> _Supplied text_:
"I love you more than I know how to feel"

Monday, July 30, 2012

BAPTISM!!!

I AM SOOOO PROUD! Cody had his first baptism and he was the one who did it! I just can't get over how ridiculously awesome this picture is! YAY YAY YAY!

Sunday, July 29, 2012

memories



i can almost not stand being home for the sole reason that EVERYTHING reminds me of cody!  i was just thinking about it yesterday, i haven't had to be home without him yet, because i left to college before he left on his mission. i hate going into town for work and having to constantly remind myself that i can't drive over to his place and see him.  i can't text him, or call him.  everywhere i go, i can't help but think "i went there and there with him. we went into this place together, we hung out here a lot, i wonder if cody would like to go here, we got ice cream there a lot!" it is seriously driving my mind crazy! it seems like it was different at college because i KNEW that cody wasn't there but now that i'm back, it just feels like he is supposed to be here too.  i now need to get used to it here too.  
so the other day i went to Art in the Park.  pretty much it was a million booths in this park showing different kinds of hand made art.  there was jewelery and stained glass and clothes and photography, and paintings, and girly bows, and a million other things. anyways, i love that kind of stuff and i couldn't figure out why i was in such a grouchy mood.  it was because i couldn't get over how badly i wanted to be there with cody.  more than usual because i know cody would love nothing more in the world to go to something like that with me. he is sooo artsy and i love it and i just wanted to talk to him about art ideas and talk about decorating for our future home. it made me incredibly sad. 
SO ... in two years, cody and i are SO going together! in his last letter he thanked me for waiting and promised that he would make up for the time he was gone.  he said he would try to freeze time and make it last forever and that it would be worth it.
i know it will
i love him so much!

playing basketball with him (i so cheated)
picking him up from work and fitting his bike into my car
thumb wars (again, i cheated)
walks in the park and feeding the birds
picnics
speed! ALL the time!

> _Problems_:
1: Using the blog posts, decide whether each statement below agrees with the text. Answer yes or no, and quote the words that decide it.
(a) The writer left for college before Cody left on his mission.
(b) At Art in the Park, the writer was in a cheerful mood.
(c) In his last letter, Cody thanked the writer for waiting.
2: Reproduce the passage of the blog posts from "playing basketball with" up to and including "ALL the time!".
3: Answer these questions from the blog posts.
(a) On what date was the post titled "BAPTISM!!!" published?
(b) In how many years does the writer say she and Cody are going together?
(c) What did the writer fit into the car when picking Cody up from work?

> _Material supplied_:
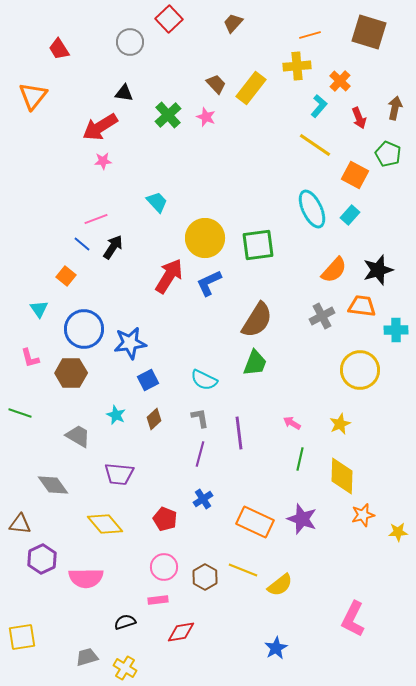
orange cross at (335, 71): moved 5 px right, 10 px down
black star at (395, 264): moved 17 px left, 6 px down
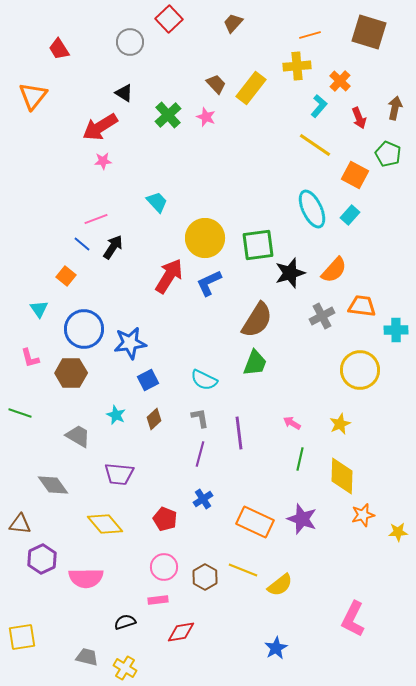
black triangle at (124, 93): rotated 24 degrees clockwise
black star at (378, 270): moved 88 px left, 3 px down
gray trapezoid at (87, 657): rotated 30 degrees clockwise
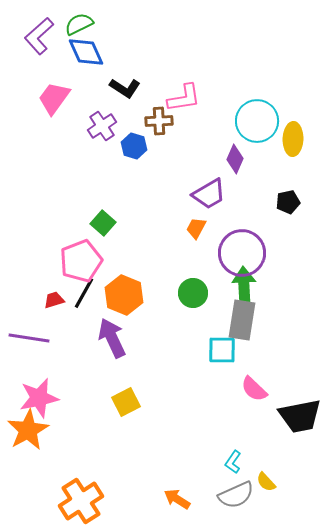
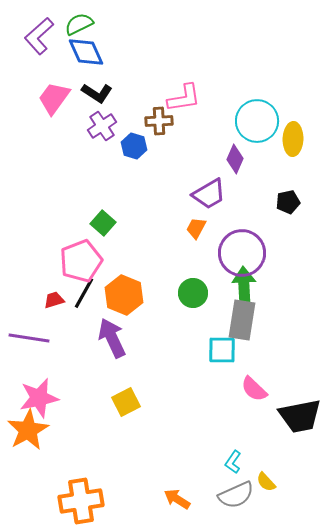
black L-shape: moved 28 px left, 5 px down
orange cross: rotated 24 degrees clockwise
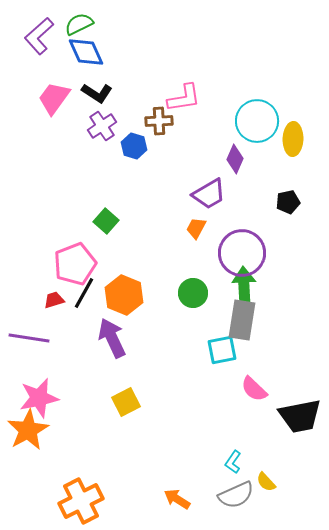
green square: moved 3 px right, 2 px up
pink pentagon: moved 6 px left, 3 px down
cyan square: rotated 12 degrees counterclockwise
orange cross: rotated 18 degrees counterclockwise
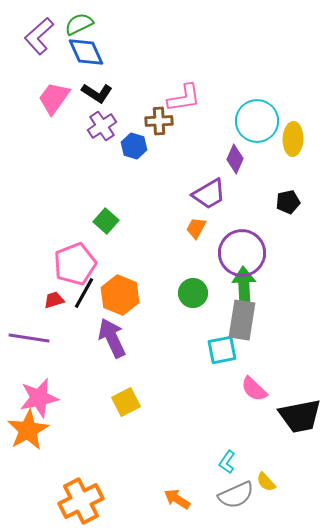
orange hexagon: moved 4 px left
cyan L-shape: moved 6 px left
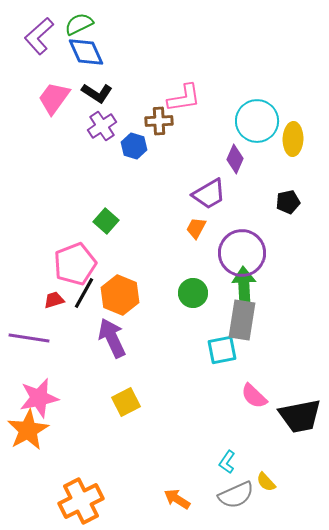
pink semicircle: moved 7 px down
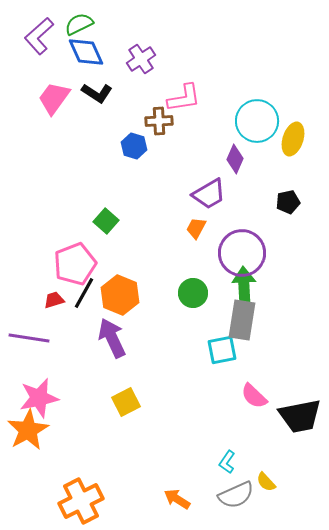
purple cross: moved 39 px right, 67 px up
yellow ellipse: rotated 16 degrees clockwise
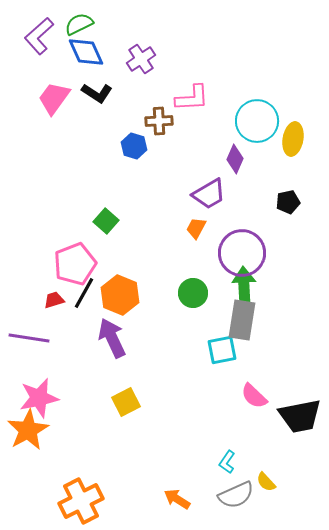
pink L-shape: moved 8 px right; rotated 6 degrees clockwise
yellow ellipse: rotated 8 degrees counterclockwise
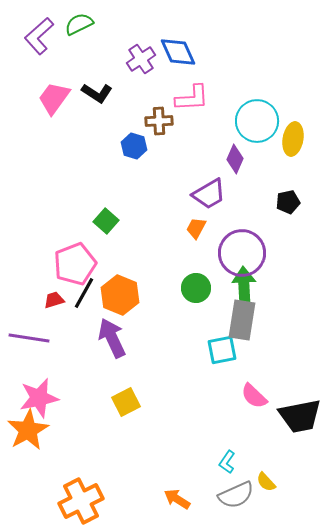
blue diamond: moved 92 px right
green circle: moved 3 px right, 5 px up
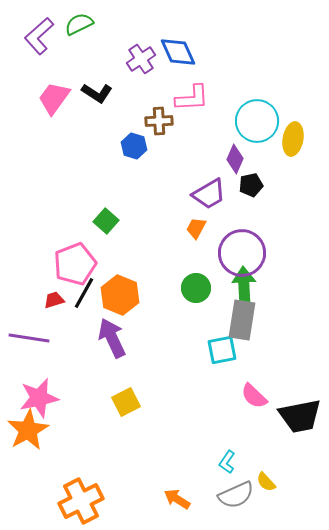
black pentagon: moved 37 px left, 17 px up
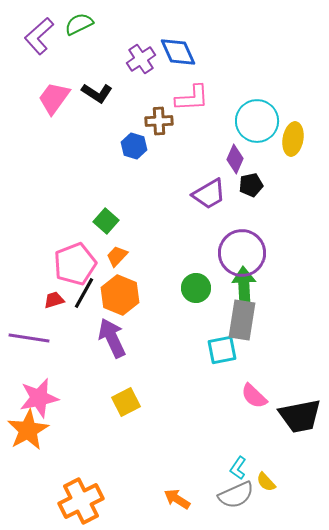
orange trapezoid: moved 79 px left, 28 px down; rotated 15 degrees clockwise
cyan L-shape: moved 11 px right, 6 px down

> _Replies_:
1:
(a) Yes: "i left to college before he left on his mission"
(b) No: "i couldn't figure out why i was in such a grouchy mood"
(c) Yes: "in his last letter he thanked me for waiting"

2:
playing basketball with him (i so cheated)
picking him up from work and fitting his bike into my car
thumb wars (again, i cheated)
walks in the park and feeding the birds
picnics
speed! ALL the time!

3:
(a) Monday, July 30, 2012
(b) Two years
(c) His bike